Review
A PAINTED ELEPHANT
Jill Hartman
Coach House Books, 106 pp.
Calgarys Jill Hartman writes with utter confidence, deliberately giving her book a silly premise that could have been disastrous for a lesser poet.
A Painted Elephant is the story of a Dutch elephant that escapes nightly from the Calgary Zoo to rendezvous with her lover, the wooden Maytag repairman on 9th Avenue S.E. The affair ends badly, but not before Hartman has a chance to weave a sensual mesh of words that is at once playful, seductive and articulate. It is also a deft, intelligent examination of the long poem, both exploiting and challenging that form.

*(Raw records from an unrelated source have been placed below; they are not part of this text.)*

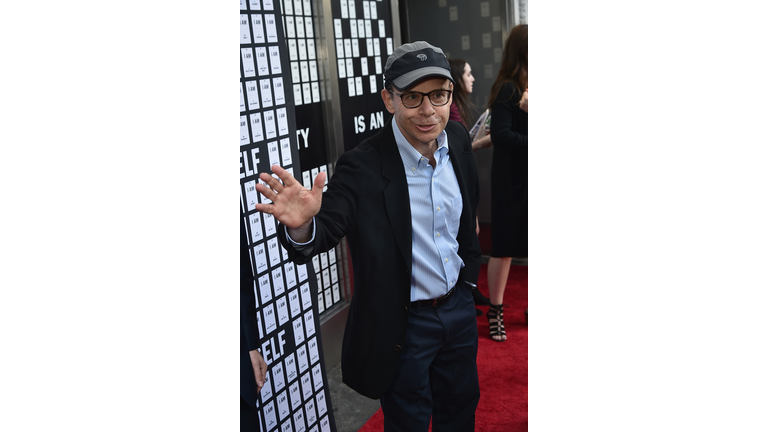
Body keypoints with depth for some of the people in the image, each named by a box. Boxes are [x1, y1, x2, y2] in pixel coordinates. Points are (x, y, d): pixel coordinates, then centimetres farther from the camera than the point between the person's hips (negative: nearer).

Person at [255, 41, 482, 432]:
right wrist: (301, 225, -54)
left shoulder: (458, 141, -6)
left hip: (459, 307, 6)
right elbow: (327, 228, -32)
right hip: (404, 323, -5)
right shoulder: (363, 166, -24)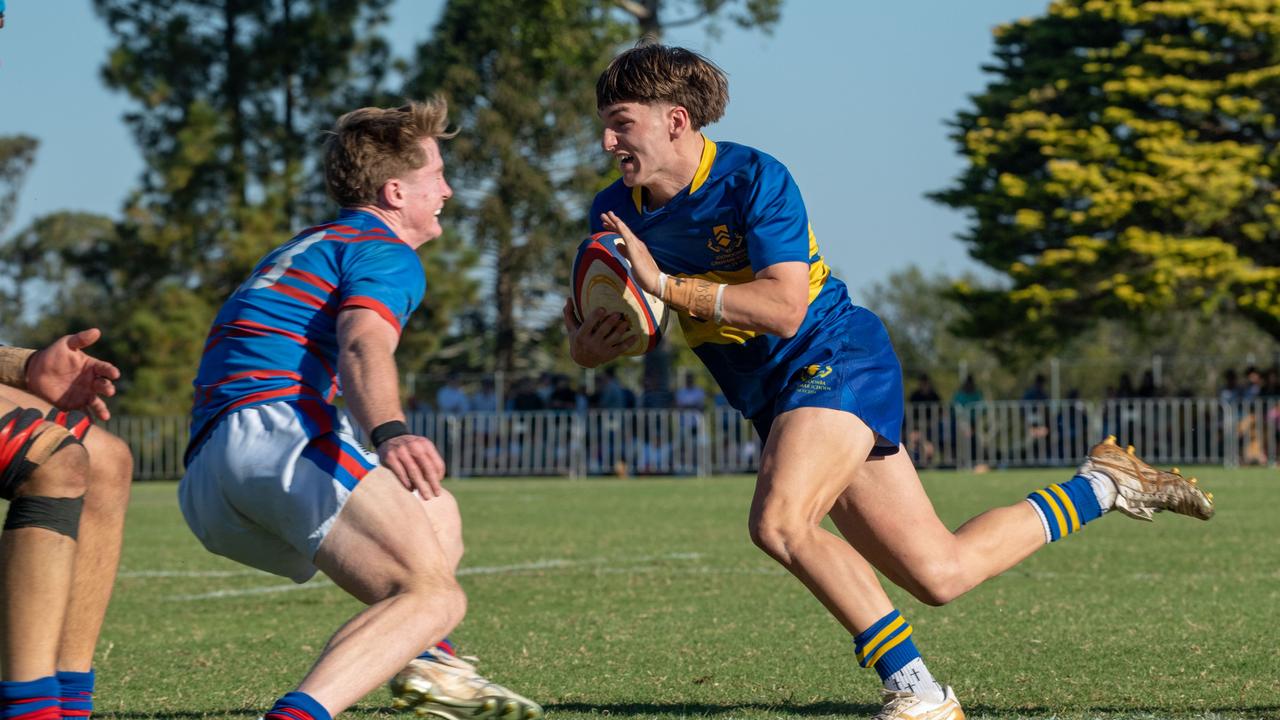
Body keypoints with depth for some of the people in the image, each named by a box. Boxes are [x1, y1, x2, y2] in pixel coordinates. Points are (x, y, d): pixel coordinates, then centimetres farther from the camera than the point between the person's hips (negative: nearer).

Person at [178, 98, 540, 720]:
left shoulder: (303, 249, 34)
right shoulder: (387, 253, 3)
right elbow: (363, 346, -19)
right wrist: (390, 433, -38)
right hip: (275, 426, -9)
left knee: (437, 515, 30)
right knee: (433, 594, -24)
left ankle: (422, 662, 9)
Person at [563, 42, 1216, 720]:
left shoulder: (753, 179, -16)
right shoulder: (617, 212, 2)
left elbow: (785, 307, -27)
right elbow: (587, 329, 8)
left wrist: (668, 285, -32)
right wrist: (586, 344, -16)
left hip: (835, 361, -7)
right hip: (775, 402, 7)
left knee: (779, 522, -30)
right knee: (940, 574, 4)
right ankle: (1102, 483, 24)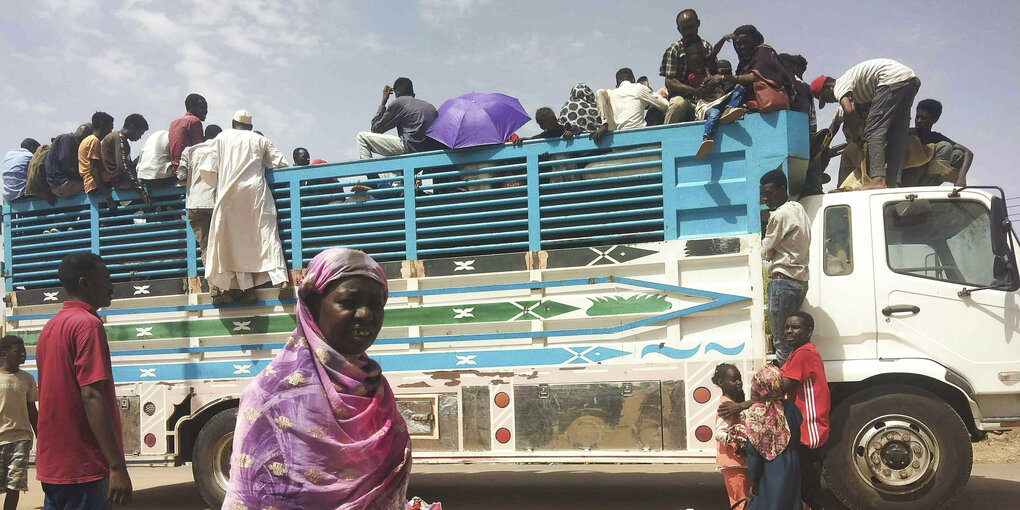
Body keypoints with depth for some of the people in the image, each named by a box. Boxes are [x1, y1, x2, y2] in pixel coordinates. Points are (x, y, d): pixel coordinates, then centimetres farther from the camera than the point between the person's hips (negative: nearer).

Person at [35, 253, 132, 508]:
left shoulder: (50, 327, 15)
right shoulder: (88, 324, -13)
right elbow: (92, 397, -21)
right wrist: (117, 466, -24)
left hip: (51, 465, 9)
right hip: (83, 467, -9)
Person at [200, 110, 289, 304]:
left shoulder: (222, 138, 11)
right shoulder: (260, 140, 13)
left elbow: (209, 170, 4)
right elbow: (281, 163, 10)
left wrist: (217, 186, 20)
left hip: (230, 195, 0)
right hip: (256, 192, 1)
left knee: (238, 239, 2)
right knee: (266, 233, -3)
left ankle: (247, 287, -4)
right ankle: (279, 277, -19)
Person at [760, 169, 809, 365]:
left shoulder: (780, 215, -13)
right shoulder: (798, 208, 16)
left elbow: (765, 251, -7)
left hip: (783, 279, -10)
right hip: (800, 279, 10)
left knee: (781, 340, -8)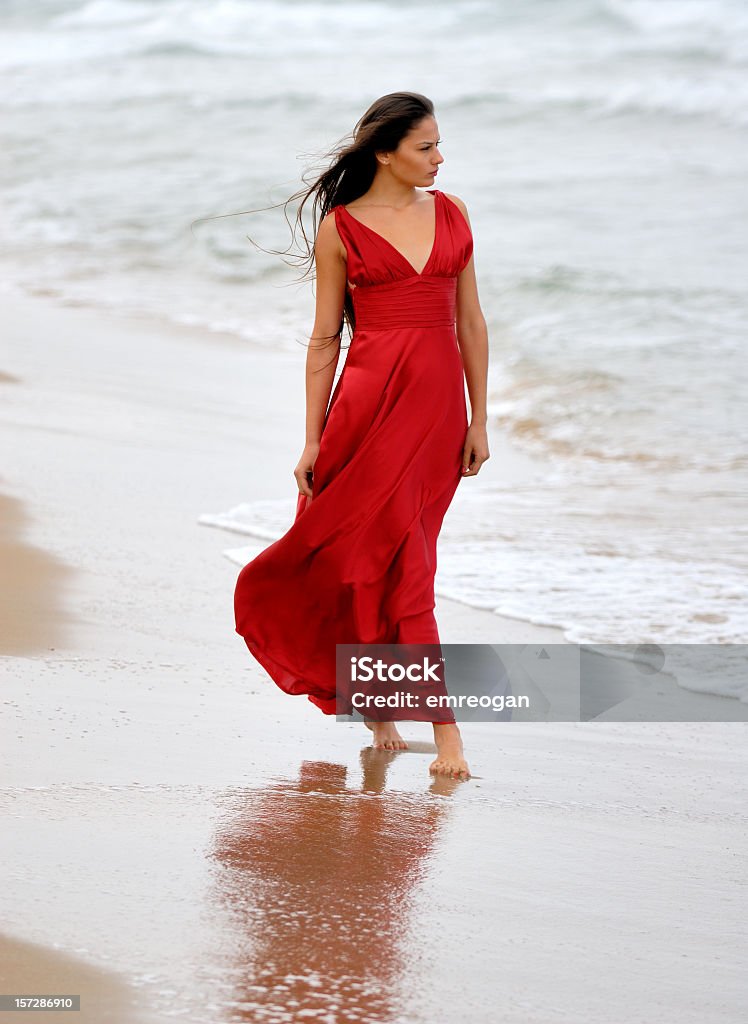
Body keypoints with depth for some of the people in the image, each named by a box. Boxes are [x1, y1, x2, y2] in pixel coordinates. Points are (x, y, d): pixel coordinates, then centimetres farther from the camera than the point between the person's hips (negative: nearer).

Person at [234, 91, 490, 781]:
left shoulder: (451, 213, 10)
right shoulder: (341, 227, 0)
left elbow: (470, 322, 11)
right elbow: (325, 339, 3)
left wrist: (480, 419, 8)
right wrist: (313, 438, 0)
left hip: (439, 401, 3)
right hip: (370, 399, -3)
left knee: (391, 556, 8)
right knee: (402, 562, -6)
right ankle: (445, 727, -5)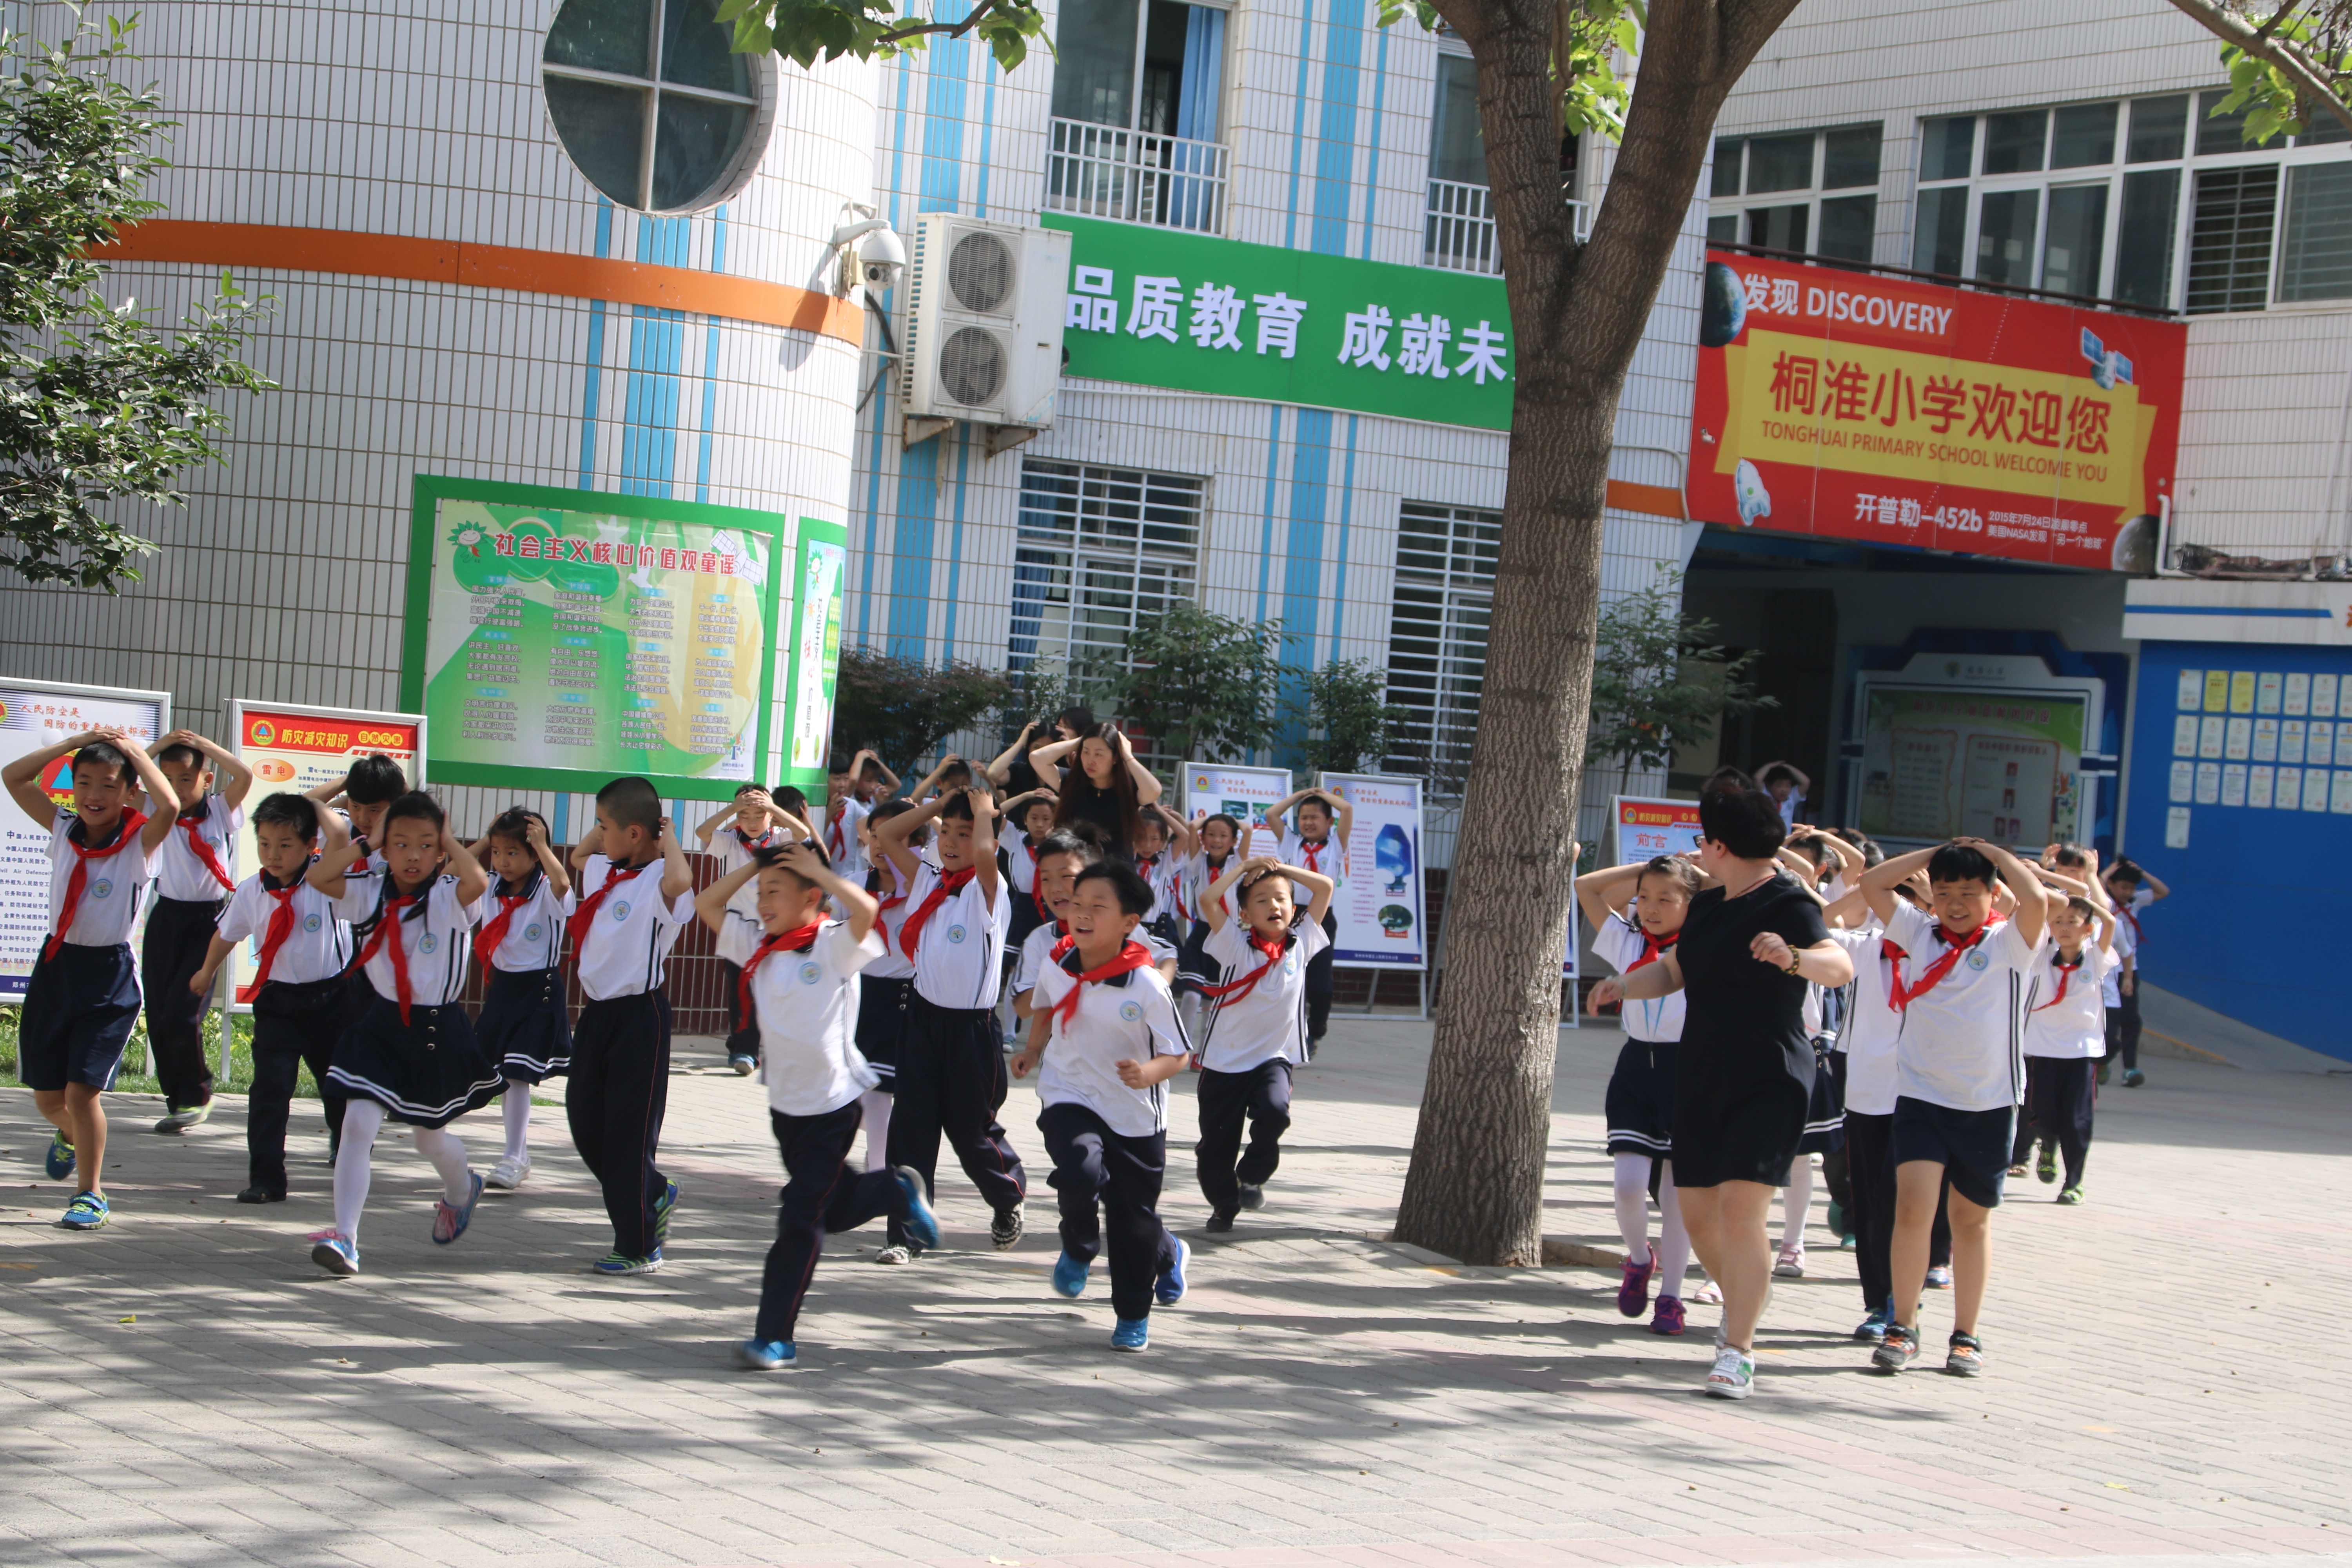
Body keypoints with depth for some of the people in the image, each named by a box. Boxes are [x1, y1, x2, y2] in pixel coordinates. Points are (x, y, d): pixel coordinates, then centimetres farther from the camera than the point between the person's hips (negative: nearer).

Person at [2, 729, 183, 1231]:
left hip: (109, 974, -4)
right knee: (46, 1096, 13)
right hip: (55, 966, 5)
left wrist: (134, 750, -16)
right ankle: (70, 1135, 48)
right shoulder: (63, 830, 4)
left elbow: (170, 806, -29)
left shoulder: (139, 842, -8)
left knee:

Hartman includes epigraphs and references to some of the most established practitioners of the Canadian long poem such as Robin Blaser, Roy Kiyooka and Robert Kroetsch but instead of imitating their examples, she incorporates their ideas to produce a text that critiques its own form. The conventional long poem resists closure; Hartman does not. She gives her narrative an ending, but uses the text to explore ideas of movement, transformation and non-linearity. The text much like a pile of photographs scattered across the floor is contained but open, a narrative that depends on disorder. The elephant, unwieldy and awkward yet graceful and powerful, becomes an allegory for the form itself.
A Painted Elephant may be a clever, serious book of poetry, but it is also unapologetically fey. Hartman is playful, pairing seemingly incompatible artistic sources: German opera with Nina Simone, Ganesh with Hecate, mysticism with pig Latin, blazon with found poetry, Victorian Orientalism with contemporary journalism. The result is an intricate, gleeful conversation between eras, ideas and characters.
The pachyderm is traced back through the centuries, applying its mythic and iconographic significance to the lonely elephant that dances across the Calgary rooftops and admires the Maytag mans oaken thighs. It is a romantic story set in a vivid Calgary landscape and populated by characters whose whimsy, rather than making them absurd, gives them pathos. Nor is Hartman content to produce "prairie poetry;" instead, she sets her narrative firmly in Inglewood, one of Calgarys oldest and most urban neighbourhoods.
A Painted Elephant is a meditation on emancipation, love, geography and poetics. It is also a charming, silly story about a passionate elephant and a wooden man. It is rare to read a debut book of poetry that is so accessible, bold and good. This one is exceptional.